Ethics aside, do those scenes in the movie enjoy copyright protection (they likely do)? The question boils down to whether AI, as the copyright office’s report characterized it, was used to “assist rather than stand in for human creativity.” The uncertainty has forced studios, production entities and distributors to navigate what they consider an overly rigid intellectual property scheme that doesn’t take into account the entertainment industry’s longtime use of AI tools in the production pipeline.

Under the current copyright registration process, any AI use must be disclaimed for an examination of how the tech was incorporated into the final work and whether it should enjoy protection. This includes utilization of AI as a production and postproduction tool in the hands of human creators, including rotoscoping, color correcting, detail sharpening, deblurring and removing unwanted objects. Amid a downturn in production that’s left many in Hollywood without jobs, AI has prompted fierce backlash for further eroding available work in the industry, but few would push back against the use of tools in the production pipeline that automate and speed up certain monotonous tasks.

A major studio production involves dozens of individuals working on writing, art, sound, costume, editing and special effects, among other jobs. Many of them contribute to the creativity of the finished project. And some use AI, complicating the assurance of copyrightability for a movie or TV show.

The Motion Picture Association has said that the fact some creators produced parts of a movie with the help of AI shouldn’t render those portions uncopyrightable. Take a hypothetical example of a superhero movie. The movie may be copyrighted, but what about scenes involving AI-assisted visual effects depicting a space battle? At the forefront of studios’ concerns: the protection of their rights if the underlying characters and scripts are protectable but not certain portions that incorporate material generated by AI. A copyright carveout for certain scenes, the MPA has said, isn’t tenable. It’s argued in favor of not having to comply with the copyright office’s registration requirements since applying them would have “significant, negative real-world consequences.”

Provisions in U.S. intellectual property law barring the copyrightability of AI-generated material severely hampers the commercial viability of productions that utilize the technology since they would enter the public domain. Several studios forbid the use of AI in writers’ room and have some scribes sign certificates of authenticity attesting that they wrote scripts themselves.
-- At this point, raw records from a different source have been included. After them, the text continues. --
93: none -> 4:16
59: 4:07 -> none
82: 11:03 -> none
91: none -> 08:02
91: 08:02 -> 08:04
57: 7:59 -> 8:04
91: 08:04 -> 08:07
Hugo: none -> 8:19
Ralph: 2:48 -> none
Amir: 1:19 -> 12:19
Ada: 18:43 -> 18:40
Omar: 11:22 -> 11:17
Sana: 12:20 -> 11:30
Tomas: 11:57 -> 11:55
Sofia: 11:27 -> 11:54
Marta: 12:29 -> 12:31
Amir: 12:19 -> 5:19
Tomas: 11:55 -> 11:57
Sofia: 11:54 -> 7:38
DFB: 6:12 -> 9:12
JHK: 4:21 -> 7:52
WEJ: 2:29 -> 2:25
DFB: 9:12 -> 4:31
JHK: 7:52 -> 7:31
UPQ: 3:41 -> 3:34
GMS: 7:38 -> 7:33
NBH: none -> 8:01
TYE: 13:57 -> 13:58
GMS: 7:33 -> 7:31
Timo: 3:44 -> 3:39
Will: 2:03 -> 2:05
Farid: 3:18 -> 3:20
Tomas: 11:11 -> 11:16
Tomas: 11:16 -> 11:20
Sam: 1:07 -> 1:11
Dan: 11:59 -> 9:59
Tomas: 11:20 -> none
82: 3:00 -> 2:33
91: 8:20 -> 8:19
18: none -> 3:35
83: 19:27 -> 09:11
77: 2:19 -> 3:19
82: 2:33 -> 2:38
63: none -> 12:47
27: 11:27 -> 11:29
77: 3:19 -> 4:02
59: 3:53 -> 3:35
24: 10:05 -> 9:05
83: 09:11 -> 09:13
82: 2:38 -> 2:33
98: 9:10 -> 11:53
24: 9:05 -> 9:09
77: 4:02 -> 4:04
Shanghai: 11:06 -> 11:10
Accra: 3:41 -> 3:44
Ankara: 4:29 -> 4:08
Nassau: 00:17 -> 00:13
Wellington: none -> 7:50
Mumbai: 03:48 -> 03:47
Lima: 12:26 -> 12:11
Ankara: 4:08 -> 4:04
“Contracts say you need to ask permission of studios, and a lot of studios’ policies is that it’s simply not allowed,” said showrunner and writer Mark Goffman (Bull, Limitless, The West Wing) at AI on the Lot, a conference AI in the entertainment industry last year.

This is in line with some distributors having production entities for projects they buy attest that generative AI wasn’t used in the moviemaking process.

It remains to be seen whether regulators move toward a copyright scheme that’s more receptive to protection for works in which AI was utilized. Complicating the conversation is the possibility of courts ruling that the training of AI systems on copyrighted works constitute infringement, though most visual effects workers that have adopted the technology use open source models that don’t pose that risk.

Consistent with earlier guidance, the copyright office clarified that current technology doesn’t afford users enough control of the ultimate output for the use to be considered sufficiently creative.

“In theory, AI systems could someday allow users to exert so much control over how their expression is reflected in an output that the system’s contribution would become rote or mechanical,” the report states. “The evidence as to the operation of today’s AI systems indicates that this is not currently the case.”